### 本文
%%

日本外交の成否はH2Aロケットに懸かっている
 02年09月10日


レルネット主幹 三宅善信

▼国防委員長である金正日氏との首脳会談

 「この9月、これからの日本外交にとって最も重要な出来事は何か?」と聞かれたら、私は迷わず「H2Aロケット3号機の打ち上げの成否だ」と答える。恐らく大多数の人は、この説に同意しないであろう。同意しないどころか、この時期、H2Aロケットが打ち上げられることすら、打ち上げ当日まで気が付いてなかったであろう。ほとんどの人は、なんと言っても、9月17日に予定されている小泉純一郎首相と金正日(キム・ジョンイル)朝鮮民主主義人民共和国国防委員長との「日朝首脳会談である」と答えるか、もしくは、9月12日に、ニューヨークでの国連総会の際に予定されている小泉首相とジョージ・W・ブッシュ大統領とによる「日米首脳会談である」と答えるであろう。しかし、本当のところ、その両方とも、今後の日本外交にとっての切り符性という点では、9月10日のH2Aロケットの打ち上げに比べれば見劣りする。しかし、さすがに今回だけは、私の意見に疑問を持つ人が多いのであろうから、以下、その理由を詳(つまび)らかににしていきたいと思う。

%%

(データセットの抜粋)
%%

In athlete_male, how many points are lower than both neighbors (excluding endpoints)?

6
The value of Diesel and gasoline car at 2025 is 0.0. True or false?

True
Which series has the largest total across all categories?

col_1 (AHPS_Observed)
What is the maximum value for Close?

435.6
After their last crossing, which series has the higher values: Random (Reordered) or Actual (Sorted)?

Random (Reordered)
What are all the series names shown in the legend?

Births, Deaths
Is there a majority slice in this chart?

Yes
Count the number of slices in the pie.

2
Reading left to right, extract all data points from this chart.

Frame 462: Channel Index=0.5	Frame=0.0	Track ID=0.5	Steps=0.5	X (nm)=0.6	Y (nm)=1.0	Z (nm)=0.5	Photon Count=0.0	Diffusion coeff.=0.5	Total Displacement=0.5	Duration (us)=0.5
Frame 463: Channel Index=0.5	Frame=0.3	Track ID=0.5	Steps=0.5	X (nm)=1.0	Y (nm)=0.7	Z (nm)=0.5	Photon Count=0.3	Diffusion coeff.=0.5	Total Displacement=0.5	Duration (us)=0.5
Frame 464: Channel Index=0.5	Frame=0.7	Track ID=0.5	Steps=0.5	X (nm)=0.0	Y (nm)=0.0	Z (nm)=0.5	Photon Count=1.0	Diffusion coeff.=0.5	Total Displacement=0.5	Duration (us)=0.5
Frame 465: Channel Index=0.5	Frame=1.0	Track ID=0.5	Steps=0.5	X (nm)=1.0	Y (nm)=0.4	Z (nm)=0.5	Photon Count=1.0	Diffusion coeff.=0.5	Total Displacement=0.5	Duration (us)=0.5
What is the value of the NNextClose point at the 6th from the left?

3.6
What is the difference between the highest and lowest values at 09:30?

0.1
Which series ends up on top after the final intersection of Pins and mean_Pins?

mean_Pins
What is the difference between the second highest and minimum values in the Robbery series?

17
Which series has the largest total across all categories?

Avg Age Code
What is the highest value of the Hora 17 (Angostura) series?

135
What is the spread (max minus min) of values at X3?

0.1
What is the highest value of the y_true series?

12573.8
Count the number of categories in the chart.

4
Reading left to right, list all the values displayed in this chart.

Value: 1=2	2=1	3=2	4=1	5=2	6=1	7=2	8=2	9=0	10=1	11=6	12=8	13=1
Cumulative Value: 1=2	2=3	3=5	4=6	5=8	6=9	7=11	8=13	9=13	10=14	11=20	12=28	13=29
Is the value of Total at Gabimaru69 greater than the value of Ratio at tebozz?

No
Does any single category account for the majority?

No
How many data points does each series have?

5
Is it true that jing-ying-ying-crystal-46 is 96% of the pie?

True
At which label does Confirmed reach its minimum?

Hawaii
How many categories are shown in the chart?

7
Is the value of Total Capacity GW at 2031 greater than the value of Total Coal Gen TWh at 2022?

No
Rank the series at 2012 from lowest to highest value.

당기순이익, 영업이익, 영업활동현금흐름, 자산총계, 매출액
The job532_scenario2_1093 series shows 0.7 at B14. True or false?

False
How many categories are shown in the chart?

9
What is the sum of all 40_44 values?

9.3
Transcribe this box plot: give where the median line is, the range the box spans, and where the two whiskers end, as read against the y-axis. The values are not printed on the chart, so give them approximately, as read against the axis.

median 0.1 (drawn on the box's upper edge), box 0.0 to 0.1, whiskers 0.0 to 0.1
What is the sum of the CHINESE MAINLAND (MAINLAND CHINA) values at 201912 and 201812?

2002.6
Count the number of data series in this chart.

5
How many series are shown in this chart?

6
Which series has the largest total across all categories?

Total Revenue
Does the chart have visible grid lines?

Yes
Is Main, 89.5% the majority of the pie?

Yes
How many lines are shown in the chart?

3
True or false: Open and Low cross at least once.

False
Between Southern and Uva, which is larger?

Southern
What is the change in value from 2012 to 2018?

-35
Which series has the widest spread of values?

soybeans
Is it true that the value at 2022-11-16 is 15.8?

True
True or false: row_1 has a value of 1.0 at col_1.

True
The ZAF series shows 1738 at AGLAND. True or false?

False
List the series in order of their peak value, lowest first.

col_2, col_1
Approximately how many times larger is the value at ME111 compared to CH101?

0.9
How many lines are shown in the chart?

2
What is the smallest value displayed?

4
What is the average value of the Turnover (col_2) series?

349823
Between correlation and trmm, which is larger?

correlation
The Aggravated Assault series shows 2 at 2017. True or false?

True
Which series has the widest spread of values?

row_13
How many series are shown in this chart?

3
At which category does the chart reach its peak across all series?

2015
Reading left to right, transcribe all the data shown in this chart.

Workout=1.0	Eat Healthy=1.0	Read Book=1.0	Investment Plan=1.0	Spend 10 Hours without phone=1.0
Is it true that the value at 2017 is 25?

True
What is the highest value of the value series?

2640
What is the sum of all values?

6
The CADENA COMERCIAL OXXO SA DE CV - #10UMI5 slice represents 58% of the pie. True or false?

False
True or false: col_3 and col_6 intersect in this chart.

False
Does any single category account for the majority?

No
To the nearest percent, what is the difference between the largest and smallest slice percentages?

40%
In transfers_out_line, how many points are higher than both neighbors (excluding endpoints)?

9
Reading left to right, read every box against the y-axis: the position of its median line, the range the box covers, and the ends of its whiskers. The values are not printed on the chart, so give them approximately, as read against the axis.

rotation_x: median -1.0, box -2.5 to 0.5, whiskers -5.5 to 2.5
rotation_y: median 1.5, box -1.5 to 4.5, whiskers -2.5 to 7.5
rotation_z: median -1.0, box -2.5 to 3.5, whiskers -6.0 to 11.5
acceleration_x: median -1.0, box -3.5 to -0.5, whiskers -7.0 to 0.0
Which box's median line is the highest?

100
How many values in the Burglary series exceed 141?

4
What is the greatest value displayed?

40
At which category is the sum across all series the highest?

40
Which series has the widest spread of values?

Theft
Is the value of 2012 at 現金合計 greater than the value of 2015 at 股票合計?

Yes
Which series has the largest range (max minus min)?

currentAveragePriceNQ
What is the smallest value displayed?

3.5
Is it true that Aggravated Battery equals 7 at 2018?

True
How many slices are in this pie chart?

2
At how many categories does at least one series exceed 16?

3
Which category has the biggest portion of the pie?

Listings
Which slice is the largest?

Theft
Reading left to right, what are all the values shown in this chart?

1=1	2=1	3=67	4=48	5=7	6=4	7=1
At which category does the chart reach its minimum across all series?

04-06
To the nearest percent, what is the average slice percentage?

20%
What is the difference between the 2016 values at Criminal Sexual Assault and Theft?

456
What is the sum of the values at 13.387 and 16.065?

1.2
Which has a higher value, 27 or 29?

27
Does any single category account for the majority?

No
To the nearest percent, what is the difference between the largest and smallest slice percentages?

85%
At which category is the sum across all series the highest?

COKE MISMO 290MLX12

%%

### 課題の内容
1. H2Aロケットと日本外交についての本文で、筆者が以下で自説の理由を詳しく述べようとするのはなぜか、本文に書かれている理由を1〜3文で説明せよ。
2. 記録のうち「displayed」という語を含む行がいくつあるか数え、その数だけを答えよ。

### 課題別の解答
1. 今回ばかりは、9月の日本外交にとって最も重要なのはH2Aロケット3号機の打ち上げの成否だという筆者の意見に、疑問を持つ人が多いだろうと考えているからである。

2. 4